• _Task details_: The expected output is every line below, reproduced exactly.
[Opening Input data section]
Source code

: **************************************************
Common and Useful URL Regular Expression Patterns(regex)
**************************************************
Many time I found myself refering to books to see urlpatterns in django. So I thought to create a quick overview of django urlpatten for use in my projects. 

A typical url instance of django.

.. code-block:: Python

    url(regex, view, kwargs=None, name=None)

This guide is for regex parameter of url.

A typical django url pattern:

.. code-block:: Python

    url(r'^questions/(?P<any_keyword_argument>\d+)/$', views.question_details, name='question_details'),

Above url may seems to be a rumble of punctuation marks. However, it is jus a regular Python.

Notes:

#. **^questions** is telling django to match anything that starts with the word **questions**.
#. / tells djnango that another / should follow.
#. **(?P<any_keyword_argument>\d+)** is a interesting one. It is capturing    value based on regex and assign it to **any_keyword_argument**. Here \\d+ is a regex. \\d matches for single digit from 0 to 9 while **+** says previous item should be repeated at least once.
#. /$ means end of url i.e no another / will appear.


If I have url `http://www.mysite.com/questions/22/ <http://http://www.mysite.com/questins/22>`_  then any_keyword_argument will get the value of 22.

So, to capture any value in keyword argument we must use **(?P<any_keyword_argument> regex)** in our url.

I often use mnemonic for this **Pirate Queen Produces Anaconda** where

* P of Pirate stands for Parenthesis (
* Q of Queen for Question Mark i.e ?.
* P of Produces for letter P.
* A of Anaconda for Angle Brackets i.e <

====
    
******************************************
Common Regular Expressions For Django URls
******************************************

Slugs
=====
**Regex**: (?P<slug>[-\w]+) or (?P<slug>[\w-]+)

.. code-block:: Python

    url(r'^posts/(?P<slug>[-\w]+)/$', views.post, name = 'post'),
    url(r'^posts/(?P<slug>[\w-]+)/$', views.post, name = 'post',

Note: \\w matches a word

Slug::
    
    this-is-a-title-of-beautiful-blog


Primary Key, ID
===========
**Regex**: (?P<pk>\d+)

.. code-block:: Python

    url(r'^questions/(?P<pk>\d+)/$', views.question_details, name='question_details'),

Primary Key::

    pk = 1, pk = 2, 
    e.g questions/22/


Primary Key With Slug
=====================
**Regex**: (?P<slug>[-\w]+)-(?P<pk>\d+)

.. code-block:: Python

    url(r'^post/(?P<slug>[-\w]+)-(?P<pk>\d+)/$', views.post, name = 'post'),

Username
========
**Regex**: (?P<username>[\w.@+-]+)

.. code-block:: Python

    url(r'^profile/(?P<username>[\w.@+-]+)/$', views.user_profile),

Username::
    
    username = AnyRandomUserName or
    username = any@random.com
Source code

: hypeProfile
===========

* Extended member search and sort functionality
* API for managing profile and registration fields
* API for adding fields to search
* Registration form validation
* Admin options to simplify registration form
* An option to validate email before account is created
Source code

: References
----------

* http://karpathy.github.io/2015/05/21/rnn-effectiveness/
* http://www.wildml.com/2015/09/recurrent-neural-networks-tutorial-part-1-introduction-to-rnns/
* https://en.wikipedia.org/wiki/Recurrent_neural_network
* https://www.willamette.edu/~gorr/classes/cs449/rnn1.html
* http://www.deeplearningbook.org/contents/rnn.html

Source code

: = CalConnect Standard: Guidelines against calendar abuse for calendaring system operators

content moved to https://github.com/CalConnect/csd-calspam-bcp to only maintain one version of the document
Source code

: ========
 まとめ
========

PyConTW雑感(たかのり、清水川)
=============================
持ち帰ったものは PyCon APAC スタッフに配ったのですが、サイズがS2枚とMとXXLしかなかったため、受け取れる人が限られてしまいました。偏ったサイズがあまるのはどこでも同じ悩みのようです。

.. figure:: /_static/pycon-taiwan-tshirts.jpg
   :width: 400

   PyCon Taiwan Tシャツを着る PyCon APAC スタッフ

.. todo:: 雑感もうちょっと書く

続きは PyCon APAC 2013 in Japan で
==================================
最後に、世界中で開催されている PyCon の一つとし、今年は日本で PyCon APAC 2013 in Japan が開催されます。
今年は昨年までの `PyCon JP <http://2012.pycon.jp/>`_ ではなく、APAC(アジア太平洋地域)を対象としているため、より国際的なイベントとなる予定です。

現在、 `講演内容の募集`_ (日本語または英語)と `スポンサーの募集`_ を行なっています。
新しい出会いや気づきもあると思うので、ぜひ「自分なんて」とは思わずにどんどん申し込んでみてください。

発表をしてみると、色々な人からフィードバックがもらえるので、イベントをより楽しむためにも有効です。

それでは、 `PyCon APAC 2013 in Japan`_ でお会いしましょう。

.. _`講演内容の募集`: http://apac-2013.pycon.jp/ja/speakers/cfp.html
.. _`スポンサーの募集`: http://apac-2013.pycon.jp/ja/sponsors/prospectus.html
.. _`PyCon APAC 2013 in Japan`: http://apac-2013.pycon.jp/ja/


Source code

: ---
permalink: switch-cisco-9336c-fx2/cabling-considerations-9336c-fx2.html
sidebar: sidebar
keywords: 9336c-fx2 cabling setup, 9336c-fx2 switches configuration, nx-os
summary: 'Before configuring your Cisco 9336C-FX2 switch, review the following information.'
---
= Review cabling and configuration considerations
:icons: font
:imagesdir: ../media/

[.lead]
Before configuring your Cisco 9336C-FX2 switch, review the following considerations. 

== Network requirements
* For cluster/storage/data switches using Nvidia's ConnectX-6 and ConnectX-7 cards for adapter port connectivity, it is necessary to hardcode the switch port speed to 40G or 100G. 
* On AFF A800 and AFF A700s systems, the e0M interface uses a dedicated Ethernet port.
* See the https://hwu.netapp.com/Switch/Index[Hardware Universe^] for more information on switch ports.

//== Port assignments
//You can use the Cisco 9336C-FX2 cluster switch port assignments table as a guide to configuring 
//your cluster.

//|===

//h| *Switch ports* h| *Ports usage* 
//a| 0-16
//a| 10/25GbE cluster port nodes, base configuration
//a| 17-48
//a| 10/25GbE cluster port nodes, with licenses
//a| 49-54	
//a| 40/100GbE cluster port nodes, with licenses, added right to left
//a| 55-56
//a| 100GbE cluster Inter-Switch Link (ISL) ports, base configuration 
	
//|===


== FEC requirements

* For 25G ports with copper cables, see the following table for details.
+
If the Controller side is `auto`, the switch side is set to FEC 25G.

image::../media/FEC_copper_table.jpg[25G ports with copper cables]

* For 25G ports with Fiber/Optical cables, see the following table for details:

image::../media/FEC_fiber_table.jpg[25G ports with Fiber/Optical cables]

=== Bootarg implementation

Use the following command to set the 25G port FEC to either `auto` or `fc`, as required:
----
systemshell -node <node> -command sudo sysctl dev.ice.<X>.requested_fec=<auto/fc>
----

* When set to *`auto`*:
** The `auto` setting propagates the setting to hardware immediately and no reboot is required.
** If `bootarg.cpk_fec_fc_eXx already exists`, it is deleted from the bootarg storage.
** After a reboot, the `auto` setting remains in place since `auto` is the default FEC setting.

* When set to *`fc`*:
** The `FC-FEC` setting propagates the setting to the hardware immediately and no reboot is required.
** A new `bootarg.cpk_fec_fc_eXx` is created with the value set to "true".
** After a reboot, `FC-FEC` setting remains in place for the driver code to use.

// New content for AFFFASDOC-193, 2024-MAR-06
[Closing Input data section]
• _Task output_:
Source code

: **************************************************
Common and Useful URL Regular Expression Patterns(regex)
**************************************************
Many time I found myself refering to books to see urlpatterns in django. So I thought to create a quick overview of django urlpatten for use in my projects. 

A typical url instance of django.

.. code-block:: Python

    url(regex, view, kwargs=None, name=None)

This guide is for regex parameter of url.

A typical django url pattern:

.. code-block:: Python

    url(r'^questions/(?P<any_keyword_argument>\d+)/$', views.question_details, name='question_details'),

Above url may seems to be a rumble of punctuation marks. However, it is jus a regular Python.

Notes:

#. **^questions** is telling django to match anything that starts with the word **questions**.
#. / tells djnango that another / should follow.
#. **(?P<any_keyword_argument>\d+)** is a interesting one. It is capturing    value based on regex and assign it to **any_keyword_argument**. Here \\d+ is a regex. \\d matches for single digit from 0 to 9 while **+** says previous item should be repeated at least once.
#. /$ means end of url i.e no another / will appear.


If I have url `http://www.mysite.com/questions/22/ <http://http://www.mysite.com/questins/22>`_  then any_keyword_argument will get the value of 22.

So, to capture any value in keyword argument we must use **(?P<any_keyword_argument> regex)** in our url.

I often use mnemonic for this **Pirate Queen Produces Anaconda** where

* P of Pirate stands for Parenthesis (
* Q of Queen for Question Mark i.e ?.
* P of Produces for letter P.
* A of Anaconda for Angle Brackets i.e <

====
    
******************************************
Common Regular Expressions For Django URls
******************************************

Slugs
=====
**Regex**: (?P<slug>[-\w]+) or (?P<slug>[\w-]+)

.. code-block:: Python

    url(r'^posts/(?P<slug>[-\w]+)/$', views.post, name = 'post'),
    url(r'^posts/(?P<slug>[\w-]+)/$', views.post, name = 'post',

Note: \\w matches a word

Slug::
    
    this-is-a-title-of-beautiful-blog


Primary Key, ID
===========
**Regex**: (?P<pk>\d+)

.. code-block:: Python

    url(r'^questions/(?P<pk>\d+)/$', views.question_details, name='question_details'),

Primary Key::

    pk = 1, pk = 2, 
    e.g questions/22/


Primary Key With Slug
=====================
**Regex**: (?P<slug>[-\w]+)-(?P<pk>\d+)

.. code-block:: Python

    url(r'^post/(?P<slug>[-\w]+)-(?P<pk>\d+)/$', views.post, name = 'post'),

Username
========
**Regex**: (?P<username>[\w.@+-]+)

.. code-block:: Python

    url(r'^profile/(?P<username>[\w.@+-]+)/$', views.user_profile),

Username::
    
    username = AnyRandomUserName or
    username = any@random.com
Source code

: hypeProfile
===========

* Extended member search and sort functionality
* API for managing profile and registration fields
* API for adding fields to search
* Registration form validation
* Admin options to simplify registration form
* An option to validate email before account is created
Source code

: References
----------

* http://karpathy.github.io/2015/05/21/rnn-effectiveness/
* http://www.wildml.com/2015/09/recurrent-neural-networks-tutorial-part-1-introduction-to-rnns/
* https://en.wikipedia.org/wiki/Recurrent_neural_network
* https://www.willamette.edu/~gorr/classes/cs449/rnn1.html
* http://www.deeplearningbook.org/contents/rnn.html

Source code

: = CalConnect Standard: Guidelines against calendar abuse for calendaring system operators

content moved to https://github.com/CalConnect/csd-calspam-bcp to only maintain one version of the document
Source code

: ========
 まとめ
========

PyConTW雑感(たかのり、清水川)
=============================
持ち帰ったものは PyCon APAC スタッフに配ったのですが、サイズがS2枚とMとXXLしかなかったため、受け取れる人が限られてしまいました。偏ったサイズがあまるのはどこでも同じ悩みのようです。

.. figure:: /_static/pycon-taiwan-tshirts.jpg
   :width: 400

   PyCon Taiwan Tシャツを着る PyCon APAC スタッフ

.. todo:: 雑感もうちょっと書く

続きは PyCon APAC 2013 in Japan で
==================================
最後に、世界中で開催されている PyCon の一つとし、今年は日本で PyCon APAC 2013 in Japan が開催されます。
今年は昨年までの `PyCon JP <http://2012.pycon.jp/>`_ ではなく、APAC(アジア太平洋地域)を対象としているため、より国際的なイベントとなる予定です。

現在、 `講演内容の募集`_ (日本語または英語)と `スポンサーの募集`_ を行なっています。
新しい出会いや気づきもあると思うので、ぜひ「自分なんて」とは思わずにどんどん申し込んでみてください。

発表をしてみると、色々な人からフィードバックがもらえるので、イベントをより楽しむためにも有効です。

それでは、 `PyCon APAC 2013 in Japan`_ でお会いしましょう。

.. _`講演内容の募集`: http://apac-2013.pycon.jp/ja/speakers/cfp.html
.. _`スポンサーの募集`: http://apac-2013.pycon.jp/ja/sponsors/prospectus.html
.. _`PyCon APAC 2013 in Japan`: http://apac-2013.pycon.jp/ja/


Source code

: ---
permalink: switch-cisco-9336c-fx2/cabling-considerations-9336c-fx2.html
sidebar: sidebar
keywords: 9336c-fx2 cabling setup, 9336c-fx2 switches configuration, nx-os
summary: 'Before configuring your Cisco 9336C-FX2 switch, review the following information.'
---
= Review cabling and configuration considerations
:icons: font
:imagesdir: ../media/

[.lead]
Before configuring your Cisco 9336C-FX2 switch, review the following considerations. 

== Network requirements
* For cluster/storage/data switches using Nvidia's ConnectX-6 and ConnectX-7 cards for adapter port connectivity, it is necessary to hardcode the switch port speed to 40G or 100G. 
* On AFF A800 and AFF A700s systems, the e0M interface uses a dedicated Ethernet port.
* See the https://hwu.netapp.com/Switch/Index[Hardware Universe^] for more information on switch ports.

//== Port assignments
//You can use the Cisco 9336C-FX2 cluster switch port assignments table as a guide to configuring 
//your cluster.

//|===

//h| *Switch ports* h| *Ports usage* 
//a| 0-16
//a| 10/25GbE cluster port nodes, base configuration
//a| 17-48
//a| 10/25GbE cluster port nodes, with licenses
//a| 49-54	
//a| 40/100GbE cluster port nodes, with licenses, added right to left
//a| 55-56
//a| 100GbE cluster Inter-Switch Link (ISL) ports, base configuration 
	
//|===


== FEC requirements

* For 25G ports with copper cables, see the following table for details.
+
If the Controller side is `auto`, the switch side is set to FEC 25G.

image::../media/FEC_copper_table.jpg[25G ports with copper cables]

* For 25G ports with Fiber/Optical cables, see the following table for details:

image::../media/FEC_fiber_table.jpg[25G ports with Fiber/Optical cables]

=== Bootarg implementation

Use the following command to set the 25G port FEC to either `auto` or `fc`, as required:
----
systemshell -node <node> -command sudo sysctl dev.ice.<X>.requested_fec=<auto/fc>
----

* When set to *`auto`*:
** The `auto` setting propagates the setting to hardware immediately and no reboot is required.
** If `bootarg.cpk_fec_fc_eXx already exists`, it is deleted from the bootarg storage.
** After a reboot, the `auto` setting remains in place since `auto` is the default FEC setting.

* When set to *`fc`*:
** The `FC-FEC` setting propagates the setting to the hardware immediately and no reboot is required.
** A new `bootarg.cpk_fec_fc_eXx` is created with the value set to "true".
** After a reboot, `FC-FEC` setting remains in place for the driver code to use.

// New content for AFFFASDOC-193, 2024-MAR-06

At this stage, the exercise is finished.